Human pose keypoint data
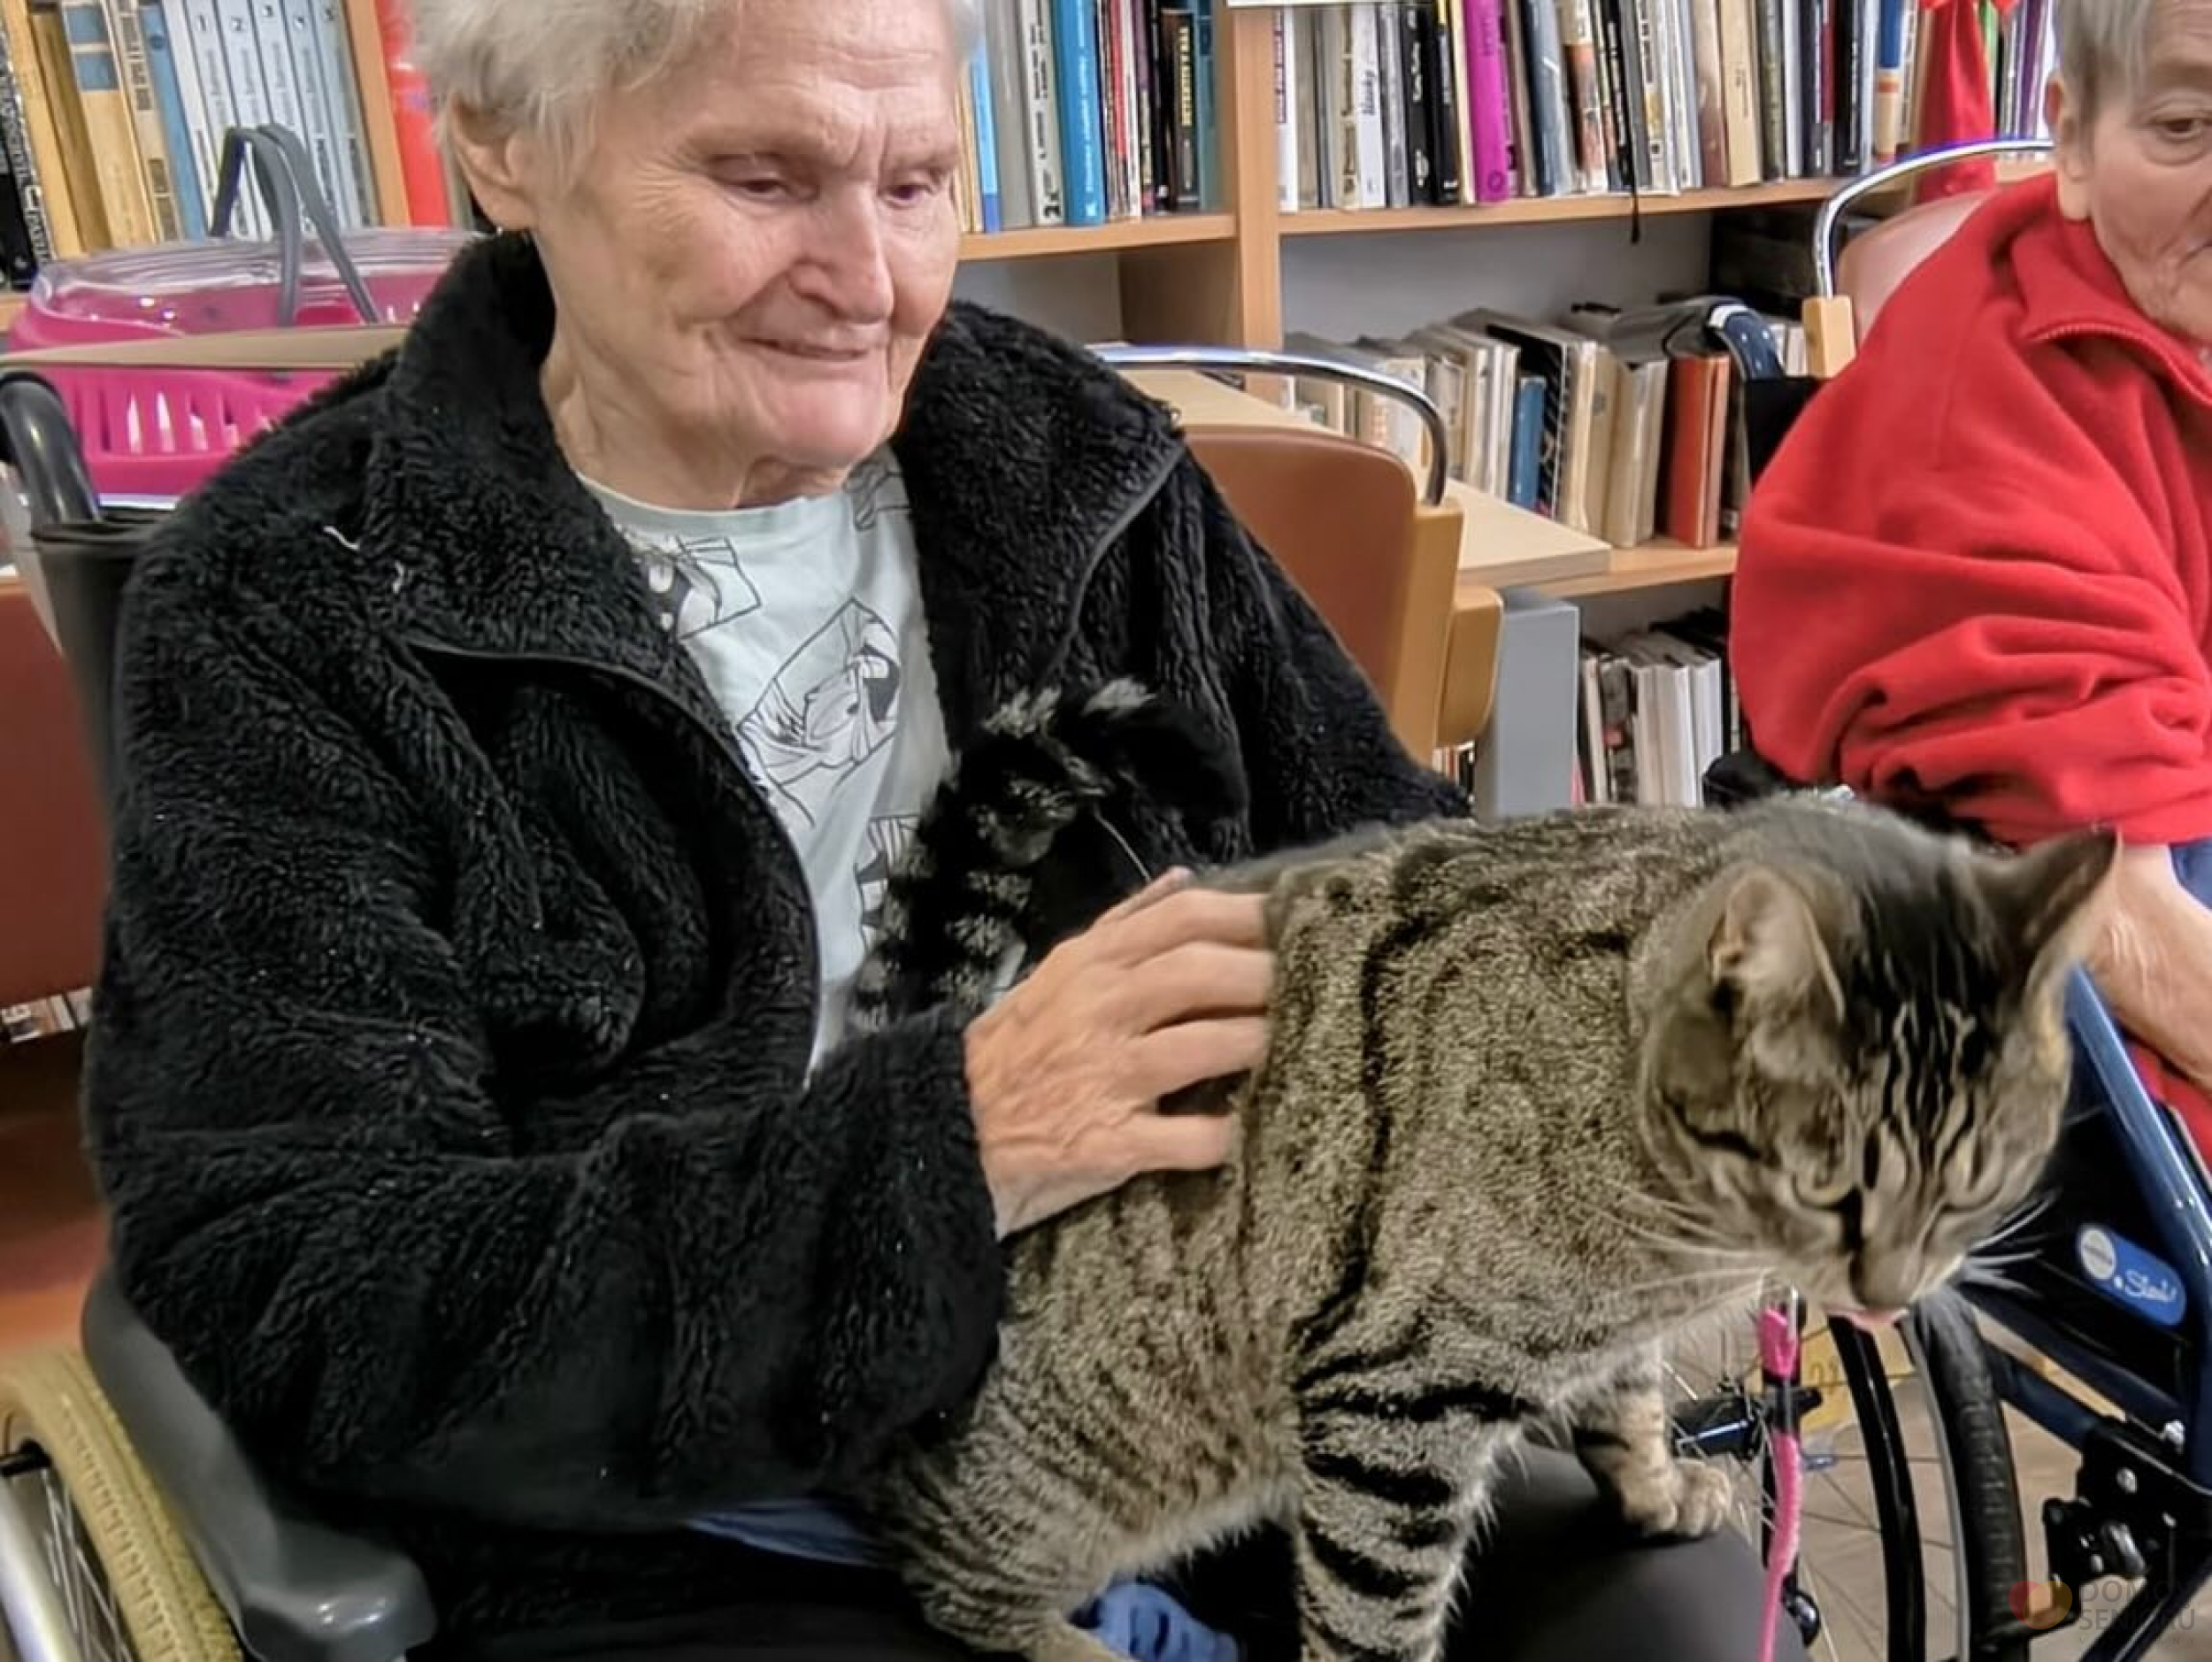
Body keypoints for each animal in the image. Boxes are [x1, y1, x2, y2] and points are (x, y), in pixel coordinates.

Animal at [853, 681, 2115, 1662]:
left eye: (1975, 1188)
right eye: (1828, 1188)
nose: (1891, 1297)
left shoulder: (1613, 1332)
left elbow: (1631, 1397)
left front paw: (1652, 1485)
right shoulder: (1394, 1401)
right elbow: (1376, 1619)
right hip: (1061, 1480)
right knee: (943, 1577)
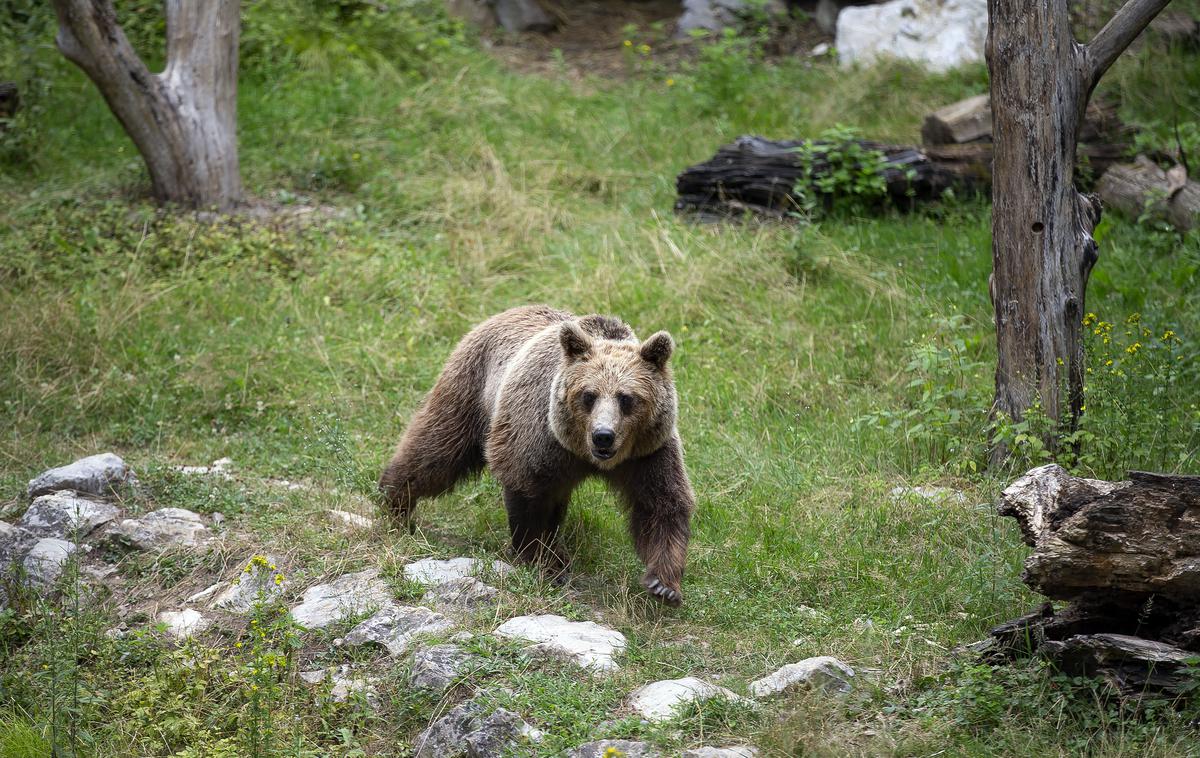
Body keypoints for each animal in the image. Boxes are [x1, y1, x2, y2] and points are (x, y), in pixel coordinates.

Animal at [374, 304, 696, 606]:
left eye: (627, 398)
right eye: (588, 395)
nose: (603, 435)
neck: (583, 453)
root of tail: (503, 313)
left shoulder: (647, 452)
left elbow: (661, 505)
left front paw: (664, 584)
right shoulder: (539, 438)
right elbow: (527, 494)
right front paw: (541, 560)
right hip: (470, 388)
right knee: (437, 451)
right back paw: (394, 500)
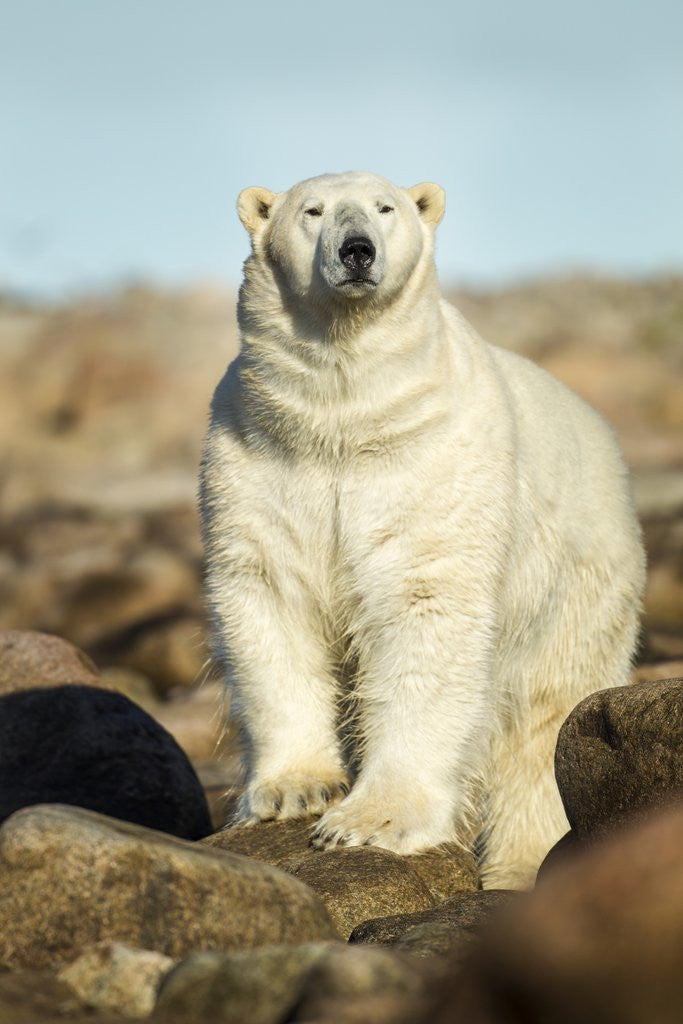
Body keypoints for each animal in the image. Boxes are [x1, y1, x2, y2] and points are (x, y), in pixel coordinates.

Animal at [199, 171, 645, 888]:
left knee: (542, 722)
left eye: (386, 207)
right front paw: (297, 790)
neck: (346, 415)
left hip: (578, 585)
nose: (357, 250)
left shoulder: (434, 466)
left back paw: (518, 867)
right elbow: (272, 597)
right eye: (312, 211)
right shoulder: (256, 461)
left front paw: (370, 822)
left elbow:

- _GOAL OF THE EXERCISE_
Each of the records above needs to be transcribed exactly, apart from its pictures.

- _TASK ANSWER_
Body keypoints for each animal in the image. Boxes are [x1, y1, x2, y2] and points are (x, y), in pixel coordinates.

Animal at [853, 681, 2115, 1662]:
left eye: (1975, 1188)
right eye: (1828, 1188)
nose: (1891, 1297)
left shoulder: (1613, 1332)
left elbow: (1631, 1397)
left front paw: (1652, 1485)
right shoulder: (1394, 1401)
right elbow: (1376, 1619)
right hip: (1061, 1480)
right knee: (943, 1577)
Body keypoints for each animal in the image. Boxes are [x1, y1, x2, y2] and points are (x, y), in pixel coordinates.

Animal at [374, 304, 696, 606]:
left eye: (627, 398)
right eye: (588, 395)
nose: (603, 435)
neck: (583, 453)
root of tail: (503, 313)
left shoulder: (647, 452)
left elbow: (661, 505)
left front paw: (664, 584)
right shoulder: (539, 438)
right elbow: (527, 494)
right front paw: (541, 560)
right hip: (470, 388)
right knee: (437, 451)
right back paw: (394, 500)
Body keypoints for each animal in the image. Boxes are [x1, y1, x2, y2] and points are (x, y), in pixel coordinates.

Animal at [199, 171, 645, 888]:
left knee: (542, 722)
left eye: (386, 207)
right front paw: (297, 790)
neck: (346, 415)
left hip: (578, 585)
nose: (357, 250)
left shoulder: (434, 466)
left back paw: (518, 867)
right elbow: (272, 597)
right eye: (312, 211)
right shoulder: (256, 461)
left front paw: (370, 822)
left elbow:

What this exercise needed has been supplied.